Des biologistes ont élucidé l'échec du dernier "candidat vaccin" contre le VIH, virus responsable du sida. Le détail de cette étude, et le point sur d'autres perspectives de vaccin, avec le Pr Luc Montagnier. Pourquoi le dernier vaccin expérimental contre le VIH, testé il y a plus d'un an, a-t-il échoué ? La réponse a enfin été donnée en novembre dans le Journal of Experimental Medicine par des chercheurs de l'Institut de génétique moléculaire de Montpellier (IGMM) (Institut CNRS / Universités Montpellier-I et II) et du Centre hospitalier universitaire vaudois à Lausanne. Rappel des faits: après de premiers bons résultats, le laboratoire américain Merck passe à la phase II (détermination de la dose optimale de la molécule testée et contrôle des effets secondaires) de l'essai clinique en testant son candidat vaccin sur 3 000 volontaires séronégatifs ayant un comportement à haut risque de contamination. Mais en septembre 2007, Merck désavoue son vaccin: non seulement il est inefficace, mais en plus il augmente le risque d'infection.

"Tout vient du fait que ce vaccin utilise comme vecteur une version atténuée d'un adénovirus de type 5, l'Ad-5, connu pour provoquer de banales infections respiratoires", explique aujourd'hui Éric Kremer, directeur de recherche Inserm et responsable de l'étude. "L'équipe de Merck y a inséré différents gènes du VIH. Ces derniers étaient chargés d'exprimer des antigènes (molécule, produite par un virus par exemple, cible des cellules immunitaires ) capables d'amorcer une réponse immunitaire “préventive” contre le VIH." Les cellules dendritiques, "sentinelles" du système immunitaire, devaient ensuite provoquer une prolifération de lymphocytes tueurs T CD4 et CD8, qui s'attaqueraient aux cellules infectées par le VIH. Mais ce mécanisme s'est enrayé chez certaines personnes. Leur point commun ? Avoir déjà rencontré le vecteur du vaccin, l'adénovirus 5, au cours d'une infection naturelle précédente, et présenter un taux sanguin d'anticorps (protéine du système immunitaire qui détecte et neutralise les antigènes) anti-Ad-5 parfois très élevé. Résultat: à peine introduit, le vecteur vaccinal fut logiquement "assailli" par ces anticorps.

"Comme ces derniers se lient rapidement au vaccin, nous avons déduit que les complexes ainsi formés interagissent avec les cellules dendritiques", précise Matthieu Perreau, co-auteur de l'étude, la première à prendre en compte ce phénomène.
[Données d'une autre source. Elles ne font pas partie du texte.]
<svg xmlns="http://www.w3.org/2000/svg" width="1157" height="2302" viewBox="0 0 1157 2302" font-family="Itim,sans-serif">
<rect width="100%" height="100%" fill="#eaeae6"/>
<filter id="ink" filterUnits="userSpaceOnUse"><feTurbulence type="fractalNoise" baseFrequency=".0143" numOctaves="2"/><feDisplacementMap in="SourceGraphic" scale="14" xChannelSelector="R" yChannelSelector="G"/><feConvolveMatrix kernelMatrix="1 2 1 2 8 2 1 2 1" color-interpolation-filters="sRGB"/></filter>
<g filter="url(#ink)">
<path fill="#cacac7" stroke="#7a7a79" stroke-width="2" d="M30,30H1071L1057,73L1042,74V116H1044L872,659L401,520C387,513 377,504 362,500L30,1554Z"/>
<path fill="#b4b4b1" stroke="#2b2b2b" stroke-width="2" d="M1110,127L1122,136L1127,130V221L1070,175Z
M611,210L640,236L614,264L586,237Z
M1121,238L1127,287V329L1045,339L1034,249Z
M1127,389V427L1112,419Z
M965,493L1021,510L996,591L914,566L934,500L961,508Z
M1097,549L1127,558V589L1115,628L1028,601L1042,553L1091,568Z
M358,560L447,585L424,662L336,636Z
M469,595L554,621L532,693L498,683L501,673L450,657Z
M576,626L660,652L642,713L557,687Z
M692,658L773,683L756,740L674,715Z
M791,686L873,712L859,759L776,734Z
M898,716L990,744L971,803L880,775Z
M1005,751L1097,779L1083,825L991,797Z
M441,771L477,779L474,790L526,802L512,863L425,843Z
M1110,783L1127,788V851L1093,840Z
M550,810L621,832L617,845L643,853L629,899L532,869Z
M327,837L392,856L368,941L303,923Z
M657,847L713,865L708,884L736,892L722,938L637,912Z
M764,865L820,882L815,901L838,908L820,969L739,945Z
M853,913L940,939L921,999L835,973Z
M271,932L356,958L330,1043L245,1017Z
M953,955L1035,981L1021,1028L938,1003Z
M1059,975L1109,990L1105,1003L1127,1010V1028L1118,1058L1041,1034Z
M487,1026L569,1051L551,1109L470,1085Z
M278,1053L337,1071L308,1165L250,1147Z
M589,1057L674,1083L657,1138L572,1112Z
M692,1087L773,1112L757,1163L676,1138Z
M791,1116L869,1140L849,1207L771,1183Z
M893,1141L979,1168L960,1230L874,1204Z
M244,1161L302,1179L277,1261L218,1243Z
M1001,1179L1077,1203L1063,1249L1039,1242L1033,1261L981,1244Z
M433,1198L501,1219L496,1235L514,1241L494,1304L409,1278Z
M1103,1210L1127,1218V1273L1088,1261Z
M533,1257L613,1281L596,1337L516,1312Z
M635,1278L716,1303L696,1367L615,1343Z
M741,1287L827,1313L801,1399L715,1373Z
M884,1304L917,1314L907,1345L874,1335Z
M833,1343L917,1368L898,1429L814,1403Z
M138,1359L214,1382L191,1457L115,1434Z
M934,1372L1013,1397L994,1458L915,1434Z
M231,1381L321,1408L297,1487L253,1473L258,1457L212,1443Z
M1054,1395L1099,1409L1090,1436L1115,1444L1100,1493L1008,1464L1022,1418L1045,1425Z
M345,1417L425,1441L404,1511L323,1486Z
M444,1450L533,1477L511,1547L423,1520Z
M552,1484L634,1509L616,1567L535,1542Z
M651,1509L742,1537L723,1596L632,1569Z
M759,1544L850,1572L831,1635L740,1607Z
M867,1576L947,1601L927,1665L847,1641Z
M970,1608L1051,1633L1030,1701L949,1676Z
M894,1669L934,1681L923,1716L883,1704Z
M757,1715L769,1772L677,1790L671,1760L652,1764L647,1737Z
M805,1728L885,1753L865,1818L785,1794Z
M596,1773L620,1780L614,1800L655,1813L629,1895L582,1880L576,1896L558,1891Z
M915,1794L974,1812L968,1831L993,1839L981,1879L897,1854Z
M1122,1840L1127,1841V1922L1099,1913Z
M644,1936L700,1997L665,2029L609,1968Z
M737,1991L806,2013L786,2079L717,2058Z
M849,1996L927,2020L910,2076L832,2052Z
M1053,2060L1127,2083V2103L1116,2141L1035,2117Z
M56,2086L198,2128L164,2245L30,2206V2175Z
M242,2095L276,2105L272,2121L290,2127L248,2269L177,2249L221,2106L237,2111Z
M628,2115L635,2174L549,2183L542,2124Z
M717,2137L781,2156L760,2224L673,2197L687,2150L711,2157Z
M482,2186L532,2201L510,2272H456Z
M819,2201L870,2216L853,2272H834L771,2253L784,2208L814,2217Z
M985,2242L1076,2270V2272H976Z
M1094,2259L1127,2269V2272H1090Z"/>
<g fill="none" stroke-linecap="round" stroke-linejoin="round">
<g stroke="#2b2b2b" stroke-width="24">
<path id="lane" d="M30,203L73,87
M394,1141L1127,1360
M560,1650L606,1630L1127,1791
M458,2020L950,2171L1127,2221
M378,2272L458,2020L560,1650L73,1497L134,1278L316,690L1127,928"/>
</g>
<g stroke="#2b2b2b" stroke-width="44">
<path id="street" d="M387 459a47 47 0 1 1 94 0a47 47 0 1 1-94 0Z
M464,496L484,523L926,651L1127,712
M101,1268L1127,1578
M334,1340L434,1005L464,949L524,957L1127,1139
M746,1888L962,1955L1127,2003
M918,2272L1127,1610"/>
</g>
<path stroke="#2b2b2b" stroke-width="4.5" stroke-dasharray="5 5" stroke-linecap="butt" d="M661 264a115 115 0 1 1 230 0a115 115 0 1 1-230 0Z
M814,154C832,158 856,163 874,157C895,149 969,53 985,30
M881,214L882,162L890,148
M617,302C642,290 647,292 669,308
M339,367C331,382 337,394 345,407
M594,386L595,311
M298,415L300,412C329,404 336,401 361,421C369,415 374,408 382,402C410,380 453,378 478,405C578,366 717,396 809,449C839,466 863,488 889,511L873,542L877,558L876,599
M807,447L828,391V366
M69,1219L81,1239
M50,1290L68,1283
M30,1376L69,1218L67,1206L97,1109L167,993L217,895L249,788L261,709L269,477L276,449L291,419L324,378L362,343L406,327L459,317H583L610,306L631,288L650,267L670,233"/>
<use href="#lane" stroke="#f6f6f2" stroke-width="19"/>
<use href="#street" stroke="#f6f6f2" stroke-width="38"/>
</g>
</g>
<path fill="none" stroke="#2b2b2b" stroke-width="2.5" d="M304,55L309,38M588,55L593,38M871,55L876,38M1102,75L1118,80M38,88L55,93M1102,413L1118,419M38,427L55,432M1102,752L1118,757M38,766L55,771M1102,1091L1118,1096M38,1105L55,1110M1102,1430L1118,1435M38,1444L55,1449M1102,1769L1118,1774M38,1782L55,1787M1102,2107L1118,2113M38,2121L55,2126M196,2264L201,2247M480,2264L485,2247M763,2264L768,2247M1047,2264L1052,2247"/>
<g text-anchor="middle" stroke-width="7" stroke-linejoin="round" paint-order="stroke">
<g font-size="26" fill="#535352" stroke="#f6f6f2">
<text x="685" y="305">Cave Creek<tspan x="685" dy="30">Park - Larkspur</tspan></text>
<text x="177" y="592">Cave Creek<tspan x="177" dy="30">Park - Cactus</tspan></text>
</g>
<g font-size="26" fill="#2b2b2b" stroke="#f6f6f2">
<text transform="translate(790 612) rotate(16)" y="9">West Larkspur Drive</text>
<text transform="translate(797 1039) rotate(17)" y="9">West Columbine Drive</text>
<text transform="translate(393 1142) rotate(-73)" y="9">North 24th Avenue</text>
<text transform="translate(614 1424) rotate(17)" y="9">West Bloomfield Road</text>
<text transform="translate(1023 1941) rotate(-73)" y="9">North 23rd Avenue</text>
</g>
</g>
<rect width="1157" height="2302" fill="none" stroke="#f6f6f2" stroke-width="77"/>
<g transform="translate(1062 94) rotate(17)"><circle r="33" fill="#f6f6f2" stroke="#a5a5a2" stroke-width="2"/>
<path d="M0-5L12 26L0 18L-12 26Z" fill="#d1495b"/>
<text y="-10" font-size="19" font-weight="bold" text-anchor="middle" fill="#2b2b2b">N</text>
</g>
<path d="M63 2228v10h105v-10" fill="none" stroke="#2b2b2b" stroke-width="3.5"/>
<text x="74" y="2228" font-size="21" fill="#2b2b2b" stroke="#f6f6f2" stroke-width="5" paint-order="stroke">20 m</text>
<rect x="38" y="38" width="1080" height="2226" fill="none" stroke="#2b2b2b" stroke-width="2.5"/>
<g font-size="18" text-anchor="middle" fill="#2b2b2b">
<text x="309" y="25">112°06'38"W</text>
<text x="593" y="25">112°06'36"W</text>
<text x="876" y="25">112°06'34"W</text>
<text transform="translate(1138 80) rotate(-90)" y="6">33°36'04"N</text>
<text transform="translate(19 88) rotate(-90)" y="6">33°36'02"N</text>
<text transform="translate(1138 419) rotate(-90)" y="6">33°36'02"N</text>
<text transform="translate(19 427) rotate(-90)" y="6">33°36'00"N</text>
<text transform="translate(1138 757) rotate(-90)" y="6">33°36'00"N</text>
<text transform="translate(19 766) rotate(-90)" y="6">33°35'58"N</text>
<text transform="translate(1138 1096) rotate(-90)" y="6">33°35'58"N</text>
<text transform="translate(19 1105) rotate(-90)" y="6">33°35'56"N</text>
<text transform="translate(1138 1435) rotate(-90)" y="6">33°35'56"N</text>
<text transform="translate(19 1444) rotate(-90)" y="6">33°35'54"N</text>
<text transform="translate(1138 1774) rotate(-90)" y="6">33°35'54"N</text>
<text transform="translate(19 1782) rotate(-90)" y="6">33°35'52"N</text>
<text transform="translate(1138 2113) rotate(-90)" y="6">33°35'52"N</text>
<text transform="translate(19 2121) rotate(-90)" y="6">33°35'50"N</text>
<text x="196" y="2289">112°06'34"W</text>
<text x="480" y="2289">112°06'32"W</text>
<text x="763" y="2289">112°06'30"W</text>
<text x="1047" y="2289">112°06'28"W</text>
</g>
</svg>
Finalement, les chercheurs ont montré in vitro que, au lieu d'activer les lymphocytes T CD4 qui devaient combattre le VIH, les complexes formés vont surtout activer les lymphocytes T CD4 dirigés contre le vecteur du vaccin: Ad-5 ! "Et l'on sait depuis longtemps que les lymphocytes T CD4 ainsi activés constituent justement une cible de choix pour le VIH." Pire: comme les muqueuses sont les "portes d'entrée" de l'adénovirus Ad-5, nos lymphocytes – devenus cibles – s'y seraient dirigés. Or les muqueuses sont aussi un lieu d'attaque de premier choix pour le VIH... D'où, au final, un risque d'infection augmenté. "Grâce à notre modèle, nous pourrions à l'avenir tester in vitro d'autres prototypes de vaccin afin de vérifier s'il n'y a pas un risque comparable", conclut Giuseppe Pantaleo, co-auteur de l'étude.